Stored data entries
==============================
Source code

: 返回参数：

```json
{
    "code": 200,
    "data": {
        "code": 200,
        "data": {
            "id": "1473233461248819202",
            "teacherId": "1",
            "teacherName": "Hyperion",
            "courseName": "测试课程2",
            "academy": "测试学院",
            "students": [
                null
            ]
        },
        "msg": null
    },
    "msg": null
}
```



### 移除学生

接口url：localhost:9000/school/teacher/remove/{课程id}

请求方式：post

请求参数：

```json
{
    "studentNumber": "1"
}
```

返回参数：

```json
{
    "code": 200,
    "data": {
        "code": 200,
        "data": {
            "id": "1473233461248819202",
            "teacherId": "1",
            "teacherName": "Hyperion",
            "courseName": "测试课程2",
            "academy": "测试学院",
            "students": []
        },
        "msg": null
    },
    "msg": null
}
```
==============================
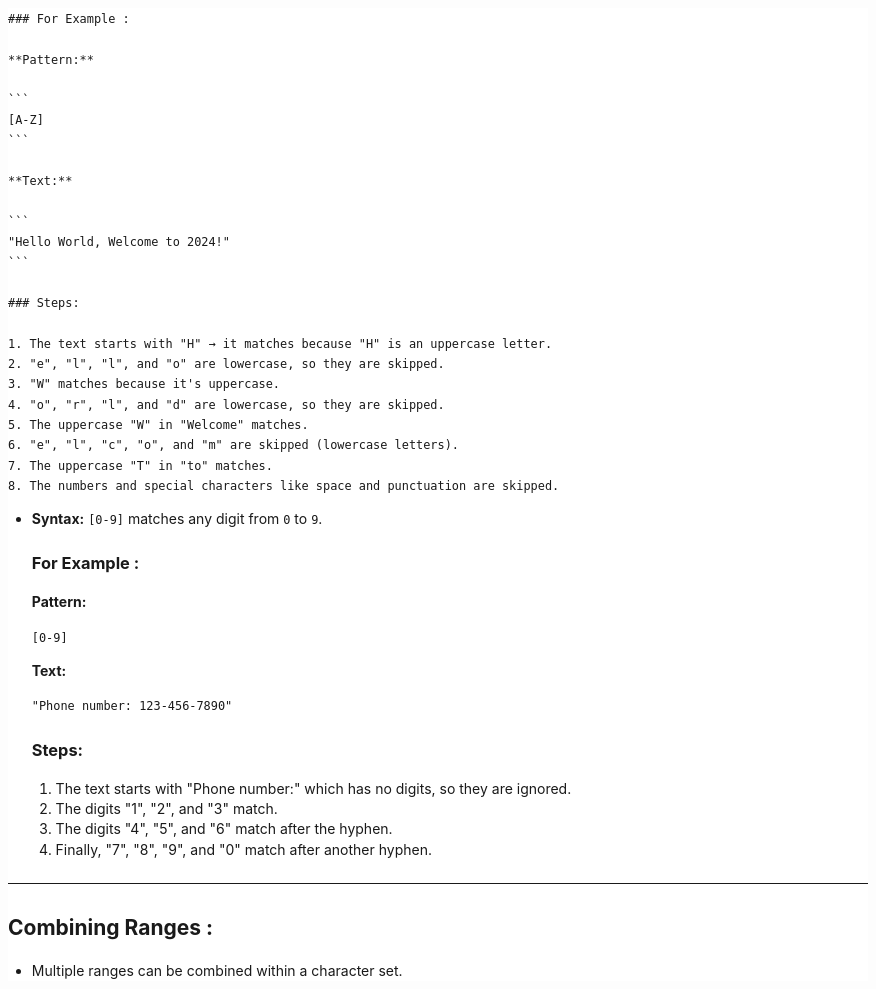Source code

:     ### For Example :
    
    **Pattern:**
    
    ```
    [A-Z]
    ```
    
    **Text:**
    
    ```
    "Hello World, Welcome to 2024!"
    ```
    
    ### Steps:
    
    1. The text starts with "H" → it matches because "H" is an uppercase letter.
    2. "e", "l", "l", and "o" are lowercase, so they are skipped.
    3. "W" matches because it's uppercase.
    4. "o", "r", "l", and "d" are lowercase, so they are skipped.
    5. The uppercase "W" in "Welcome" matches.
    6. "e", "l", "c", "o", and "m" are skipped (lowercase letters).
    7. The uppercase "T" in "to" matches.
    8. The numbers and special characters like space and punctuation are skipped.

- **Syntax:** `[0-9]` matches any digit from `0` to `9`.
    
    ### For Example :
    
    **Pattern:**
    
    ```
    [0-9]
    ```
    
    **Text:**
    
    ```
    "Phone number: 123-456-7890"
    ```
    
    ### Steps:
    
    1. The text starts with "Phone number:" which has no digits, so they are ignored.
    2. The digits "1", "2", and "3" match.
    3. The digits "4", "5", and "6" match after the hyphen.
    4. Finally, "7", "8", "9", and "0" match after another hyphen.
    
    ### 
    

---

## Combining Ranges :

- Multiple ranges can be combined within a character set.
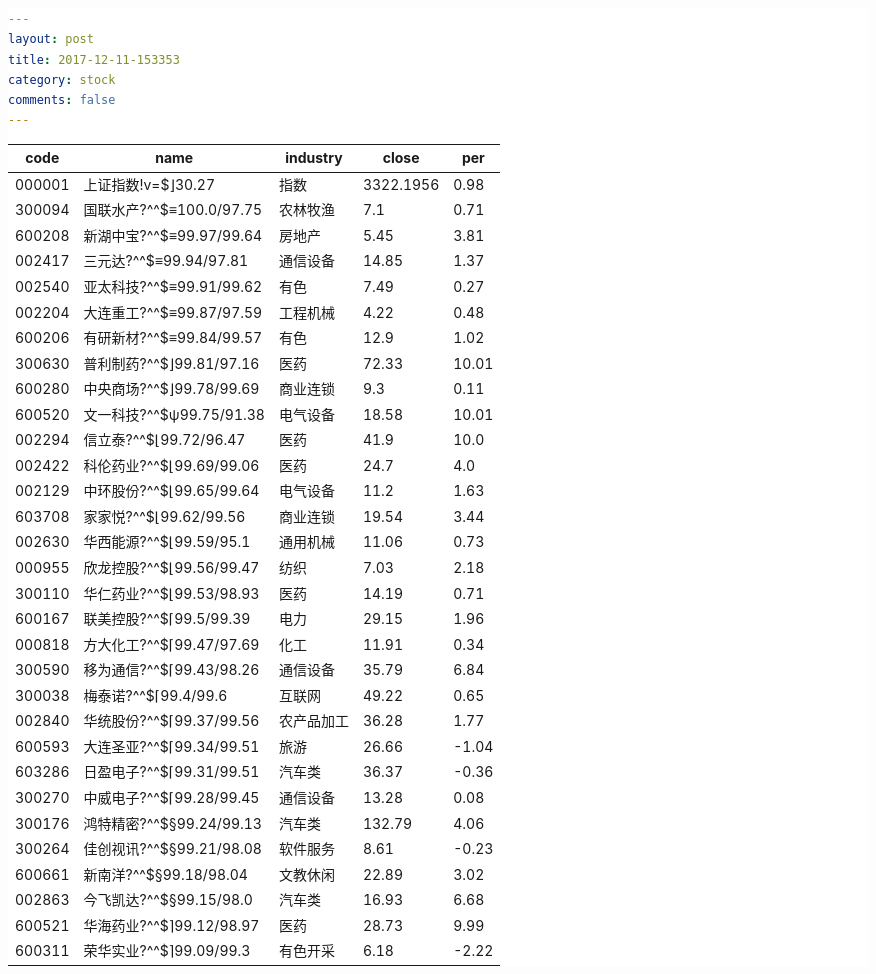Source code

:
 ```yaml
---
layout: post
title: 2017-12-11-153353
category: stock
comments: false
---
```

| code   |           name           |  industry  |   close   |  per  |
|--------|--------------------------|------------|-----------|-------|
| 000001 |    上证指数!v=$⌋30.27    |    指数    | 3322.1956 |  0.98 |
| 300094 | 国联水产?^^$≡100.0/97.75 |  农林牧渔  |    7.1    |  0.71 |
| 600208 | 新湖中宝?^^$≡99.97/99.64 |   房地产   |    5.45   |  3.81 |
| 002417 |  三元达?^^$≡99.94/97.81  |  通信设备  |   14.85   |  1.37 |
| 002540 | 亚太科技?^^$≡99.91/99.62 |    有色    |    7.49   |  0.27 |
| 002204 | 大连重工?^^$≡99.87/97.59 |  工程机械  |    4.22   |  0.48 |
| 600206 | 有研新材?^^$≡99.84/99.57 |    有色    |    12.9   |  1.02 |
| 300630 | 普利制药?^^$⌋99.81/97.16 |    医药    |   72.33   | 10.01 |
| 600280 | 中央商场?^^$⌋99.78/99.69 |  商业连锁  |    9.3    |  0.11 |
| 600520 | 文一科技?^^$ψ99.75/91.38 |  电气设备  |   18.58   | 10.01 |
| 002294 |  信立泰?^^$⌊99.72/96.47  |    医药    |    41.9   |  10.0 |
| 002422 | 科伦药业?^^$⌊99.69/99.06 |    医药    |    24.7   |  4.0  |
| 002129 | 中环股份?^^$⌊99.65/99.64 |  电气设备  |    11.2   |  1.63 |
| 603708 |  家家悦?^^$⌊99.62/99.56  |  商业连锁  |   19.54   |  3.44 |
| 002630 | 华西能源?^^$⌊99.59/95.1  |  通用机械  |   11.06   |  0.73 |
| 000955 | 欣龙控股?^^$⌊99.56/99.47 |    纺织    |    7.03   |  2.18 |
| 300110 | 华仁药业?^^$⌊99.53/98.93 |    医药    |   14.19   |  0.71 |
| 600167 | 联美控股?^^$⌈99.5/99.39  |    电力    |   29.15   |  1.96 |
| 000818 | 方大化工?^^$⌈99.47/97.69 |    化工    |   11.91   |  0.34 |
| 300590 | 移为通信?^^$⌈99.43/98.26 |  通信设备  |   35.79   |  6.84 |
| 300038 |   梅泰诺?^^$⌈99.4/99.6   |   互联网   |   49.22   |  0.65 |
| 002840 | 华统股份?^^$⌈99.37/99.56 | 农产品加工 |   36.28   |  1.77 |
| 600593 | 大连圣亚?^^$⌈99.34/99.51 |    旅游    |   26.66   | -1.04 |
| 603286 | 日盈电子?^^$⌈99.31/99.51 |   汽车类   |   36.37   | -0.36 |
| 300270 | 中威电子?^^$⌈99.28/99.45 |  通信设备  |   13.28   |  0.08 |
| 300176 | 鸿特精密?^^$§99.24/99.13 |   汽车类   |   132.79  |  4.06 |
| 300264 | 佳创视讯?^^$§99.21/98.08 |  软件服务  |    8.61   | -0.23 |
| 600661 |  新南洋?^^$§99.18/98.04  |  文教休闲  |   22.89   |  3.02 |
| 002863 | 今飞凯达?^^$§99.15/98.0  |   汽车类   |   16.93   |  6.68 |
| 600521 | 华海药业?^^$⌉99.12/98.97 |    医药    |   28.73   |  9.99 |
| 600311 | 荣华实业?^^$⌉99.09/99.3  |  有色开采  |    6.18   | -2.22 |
==============================
## Task prompt:
Tally the lines above containing "商业连锁"; give only the number.

## Response:
2